In [1]:
import PyPDF2
import pandas as pd
import datetime
from dateutil.relativedelta import relativedelta
from dateutil.parser import parse

In [2]:
def get_doc_name(date):
    """Return the string pathname of the file."""
    return "p1-" + date.strftime('%B') + str(date.year) + ".pdf"

In [3]:
def extract_data_pdf(pdf_name):
    """Return list of strings (dates and prices mixed) from pdf document"""
    # Parse dates and prices for coffee from pdf
    pdfFileObj = open("data/" + pdf_name, 'rb')
    pdfReader = PyPDF2.PdfFileReader(pdfFileObj)
    pageObj = pdfReader.getPage(0)
    data = pageObj.extractText().split("\n")
    
    # Leave only date and prices
    start = data.index("Robustas")
    end = data.index("Average")
    return data[start + 1 : end]

In [6]:
def get_data_period(start_month=8, end_month=9, start_year=2017, end_year=2018):
    """
    Return list of lists
    
    Each sublist has it's first value a corresponding date, and rest of
    them are prices for different types of coffee
    
    Ex. ['01-Aug', '130.82', '158.74', '153.49', '136.18', '104.83']
    """
    # Get all dates in the period
    date_start = datetime.datetime(start_year, start_month, 1)
    date_end = datetime.datetime(end_year, end_month, 1)
    step = relativedelta(months=+1)
    all_months = []
    while date_start <= date_end:
        all_months.append(date_start)
        date_start += step
    pdf_names = [get_doc_name(date) for date in all_months]

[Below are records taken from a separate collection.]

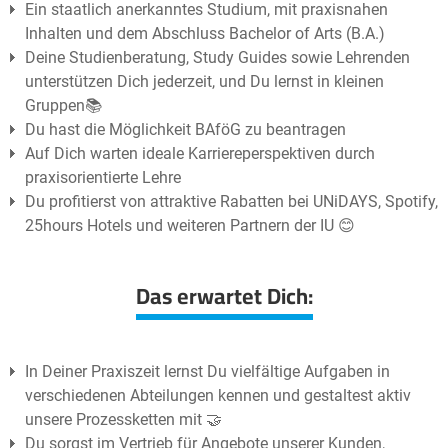
Ein staatlich anerkanntes Studium, mit praxisnahen
Inhalten und dem Abschluss Bachelor of Arts (B.A.)
Deine Studienberatung, Study Guides sowie Lehrenden
unterstützen Dich jederzeit, und Du lernst in kleinen
Gruppen📚
Du hast die Möglichkeit BAföG zu beantragen
Auf Dich warten ideale Karriereperspektiven durch
praxisorientierte Lehre
Du profitierst von attraktive Rabatten bei UNiDAYS, Spotify,
25hours Hotels und weiteren Partnern der IU 😊
Das erwartet Dich:
In Deiner Praxiszeit lernst Du vielfältige Aufgaben in
verschiedenen Abteilungen kennen und gestaltest aktiv
unsere Prozessketten mit 🤝
Du sorgst im Vertrieb für Angebote unserer Kunden,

    # Get all names of documents
    all_data = [extract_data_pdf(name) for name in pdf_names]
    
    # Flatten list
    all_data = [item for sublist in all_data for item in sublist]
    chunk_data = []
    
    # Find months and make new sublists
    temp = []
    for i in all_data:
        if not i.replace('.', '', 1).isdigit():
            chunk_data.append(temp)
            temp = []
        temp.append(i)
    
    return chunk_data[1:]

In [9]:
def get_data_frame(data):
    """Return dataframe with following columns:
    
    date - date of format DD-MM-YYYY
    composite_ind - ICO composite price indicator
    columbian_milds - price of columbian milds
    other_milds - price of all, but columbian milds
    brazilian_nat - price of brazilian naturals
    robustas - price of robusta
    """
    df = pd.DataFrame(data, 
                      columns=["date", "composite_ind", "columbian_milds", "other_milds", "brazilian_nat", "robustas"]
                     ).dropna().reset_index().drop(columns=["index"])
    
    # Change date format
    dates = [parse(i) for i in list(df.date)]
    for i in range(len(dates)):
        if i < 108:
            dates[i] = dates[i].replace(year=2017)
        dates[i] = dates[i].strftime('%Y-%m-%d')
    df["date"] = dates
    
    return df

In [13]:
df = get_data_frame(get_data_period())
df.head()

Unnamed: 0,date,composite_ind,columbian_milds,other_milds,brazilian_nat,robustas
0,2017-08-01,130.82,158.74,153.49,136.18,104.83
1,2017-08-02,133.23,162.06,156.95,139.18,105.86
2,2017-08-03,133.11,161.91,156.81,139.15,105.69
3,2017-08-04,133.05,161.81,156.85,138.97,105.67
4,2017-08-07,134.72,163.77,158.87,141.04,106.73


In [14]:
# Save as csv
pd.DataFrame.to_csv(df, "data.csv")